# DIY PPI QBASS REMOTE ??



## chad1376 (Dec 27, 2012)

I'll preface by admitting I'm trying to be cheap here 

I'm planning to unshelf a PPI A800/2 for subwoofer duty, and want to incorporate a remote. I've searched, and I can still get a new QBASS remote for around $50. If I have to, that's fine, but I'm guessing there's only $3.47 worth of components in the thing (a potentiometer and some other gee-haws?)

Since I'd likely gut the box and custom mount the knob & circuit for a more integrated look anyway, I'm hoping it's possible to just build my own from scratch.

Does anyone have a schematic, or otherwise can provide some direction on what's inside the box (I'd look myself, but obviously I don't have one  )


----------



## jmacdadd (Mar 4, 2008)

There's more to these than you might think...and, $50 isn't bad...there were going for $100 not that long ago.
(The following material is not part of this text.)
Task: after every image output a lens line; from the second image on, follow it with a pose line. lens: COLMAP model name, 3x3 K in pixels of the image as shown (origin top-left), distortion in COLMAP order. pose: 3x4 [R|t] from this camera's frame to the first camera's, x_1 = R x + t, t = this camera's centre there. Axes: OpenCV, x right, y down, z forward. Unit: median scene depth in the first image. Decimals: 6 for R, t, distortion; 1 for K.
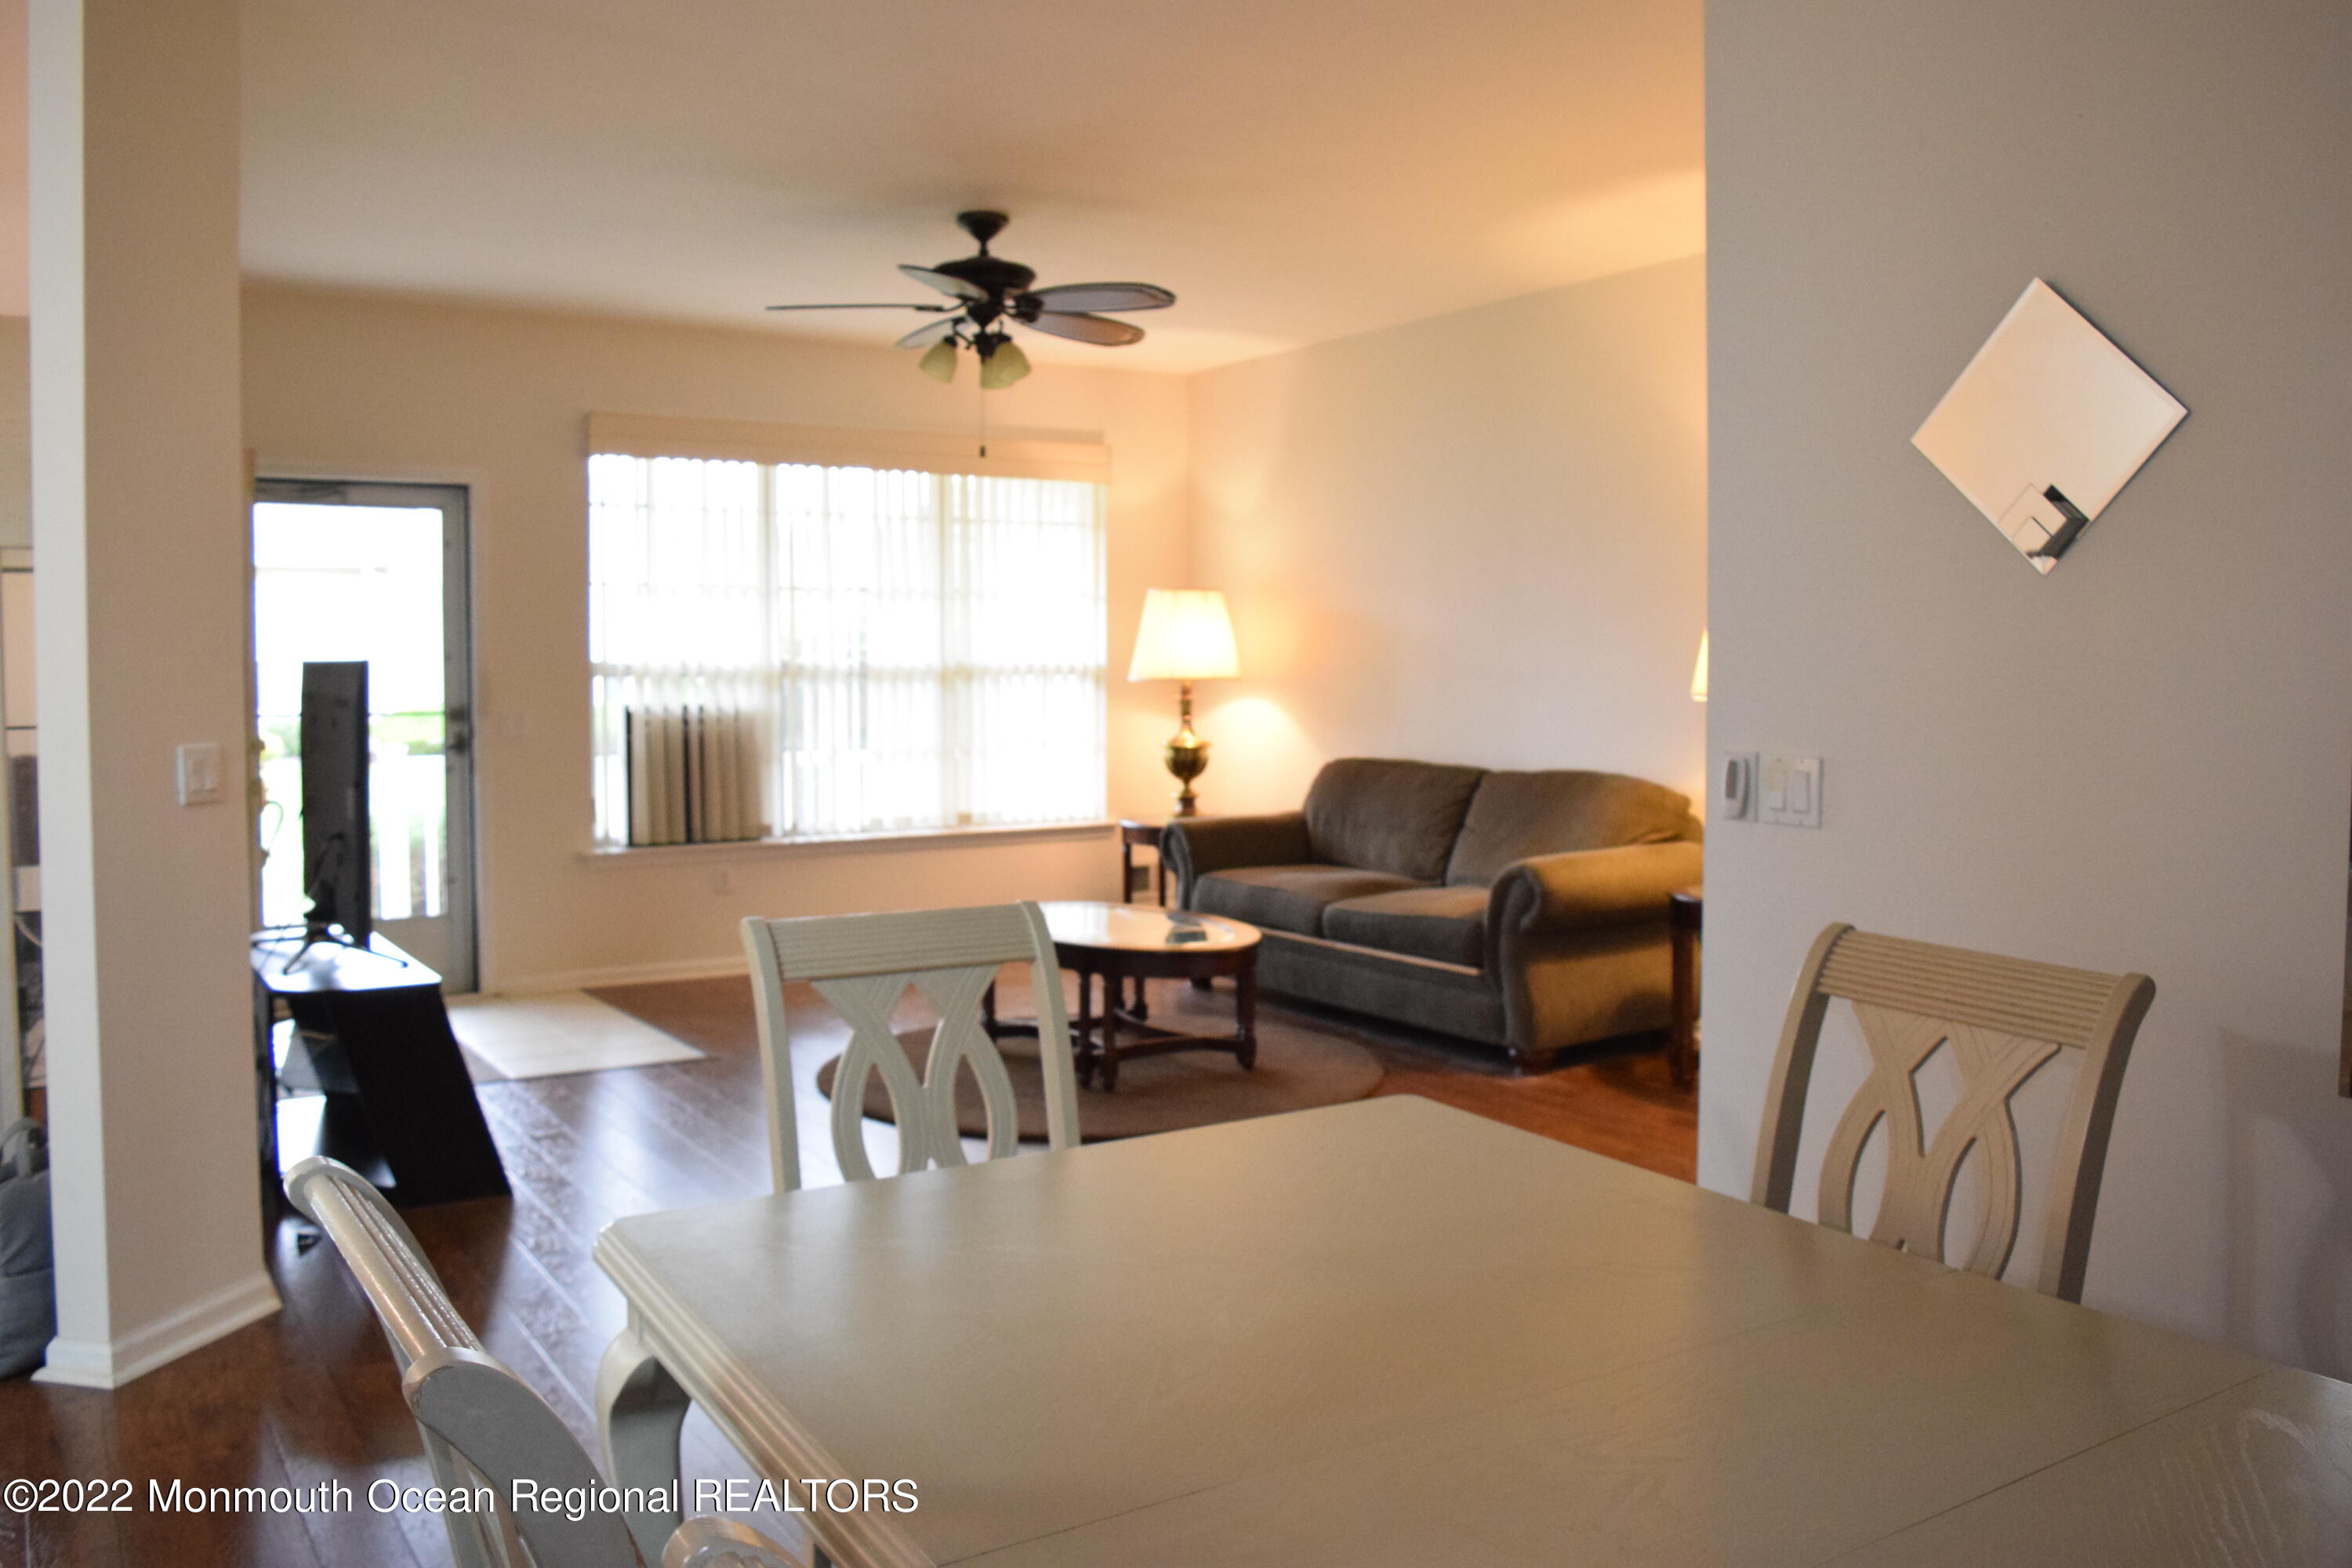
lens RADIAL K [[1828.5, 0, 1184.9], [0, 1828.5, 785.2], [0, 0, 1]] dist [-0.089821, 0.010864]
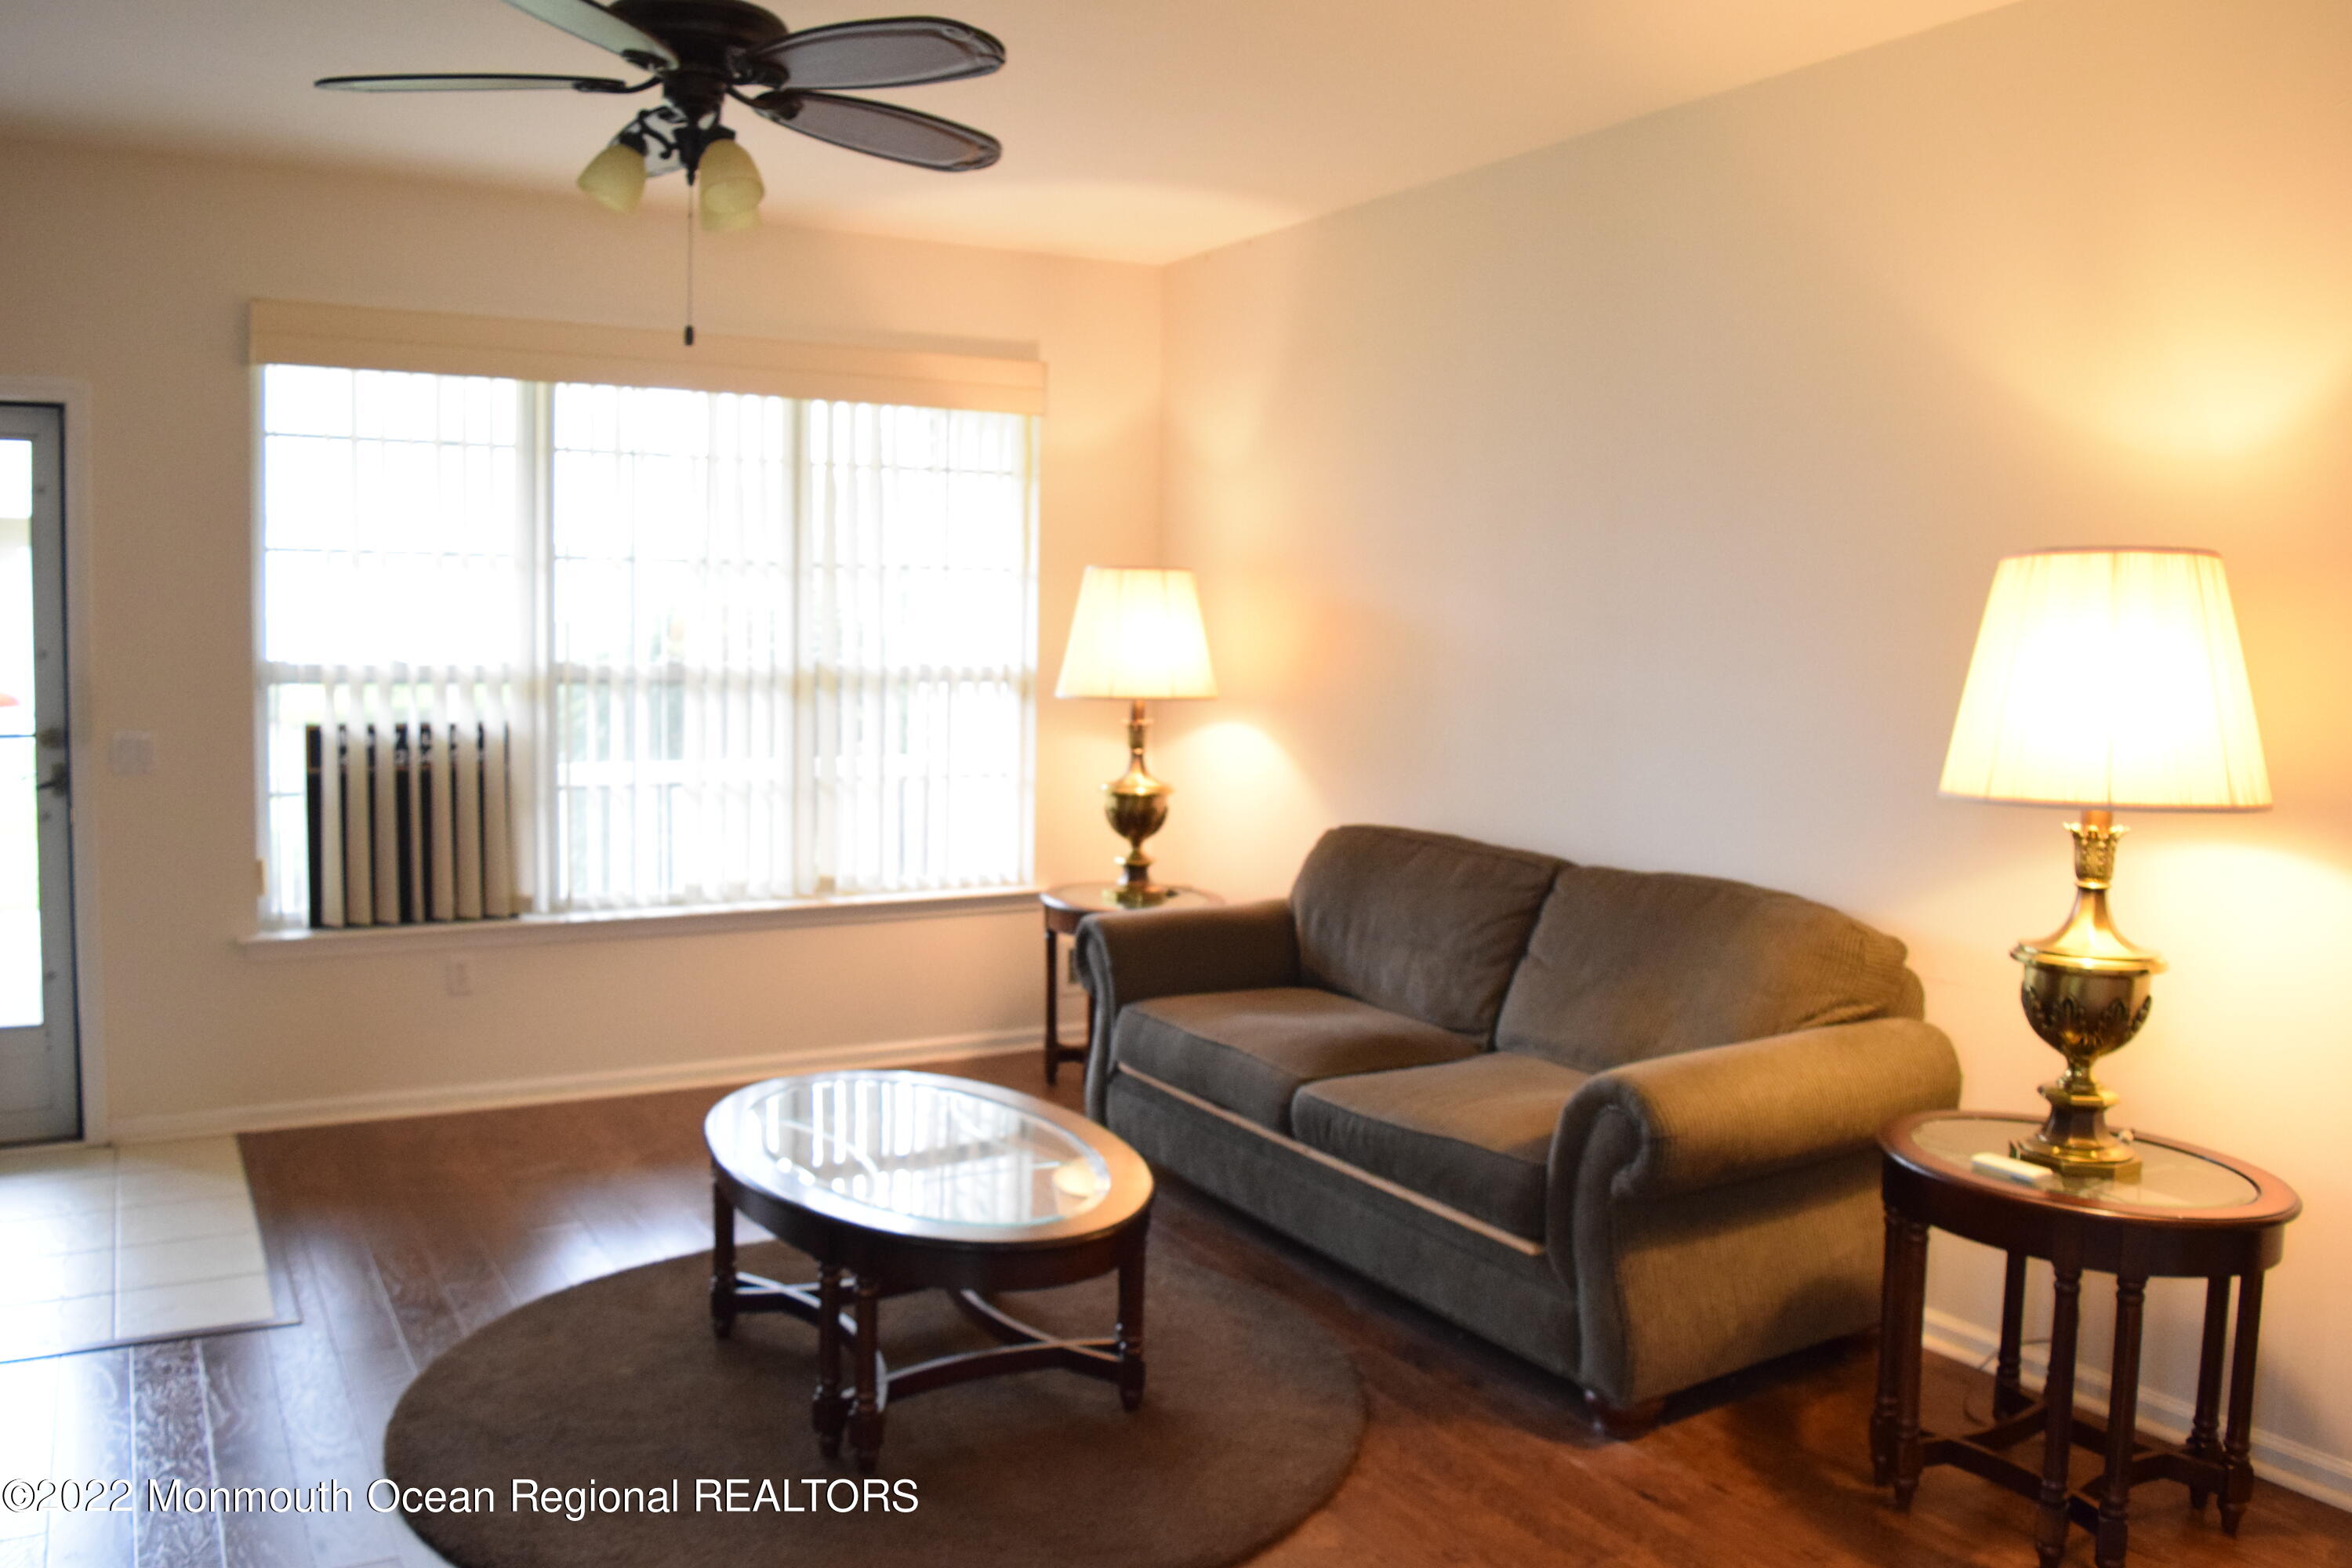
lens RADIAL K [[1828.5, 0, 1171.5], [0, 1828.5, 775.9], [0, 0, 1]] dist [-0.089821, 0.010864]
pose [[0.998109, 0.023017, -0.056992, 0.059315], [-0.022104, 0.999618, 0.016598, -0.043333], [0.057352, -0.015307, 0.998237, 0.334668]]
I have a couple of used ones, somewhere...I'll see if I can find them...one is missing the front plate, anyway, so it might be perfect for what you're wanting to do...PM me your email address and when I finally find the darn thing I'll let you know...unless your in a rush...I'm in the middle of spring cleaning so it could be another month before I actually find what I'm looking for....


----------



## chad1376 (Dec 27, 2012)

PM sent.


----------



## EriCCirE (Apr 14, 2010)

Any regular network patch cable will work


----------



## jmacdadd (Mar 4, 2008)

Okay, so if you're trying to be cheap...skip the QBass remote..just turn the amp gain and Qbass up to where you want it at max and get one of the below....or something similar to it...

Axxess AALC 2-Ch Remote Level Controller 266-008


----------



## chad1376 (Dec 27, 2012)

jmacdadd said:


> Okay, so if you're trying to be cheap...skip the QBass remote..just turn the amp gain and Qbass up to where you want it at max and get one of the below....or something similar to it...
> 
> Axxess AALC 2-Ch Remote Level Controller 266-008


Thanks for the lead. I may just use this as suggested, since all I really need is a simple gain control. I'm trying to minimize the amount of RCA runs in the car, but I think I can live with it.


----------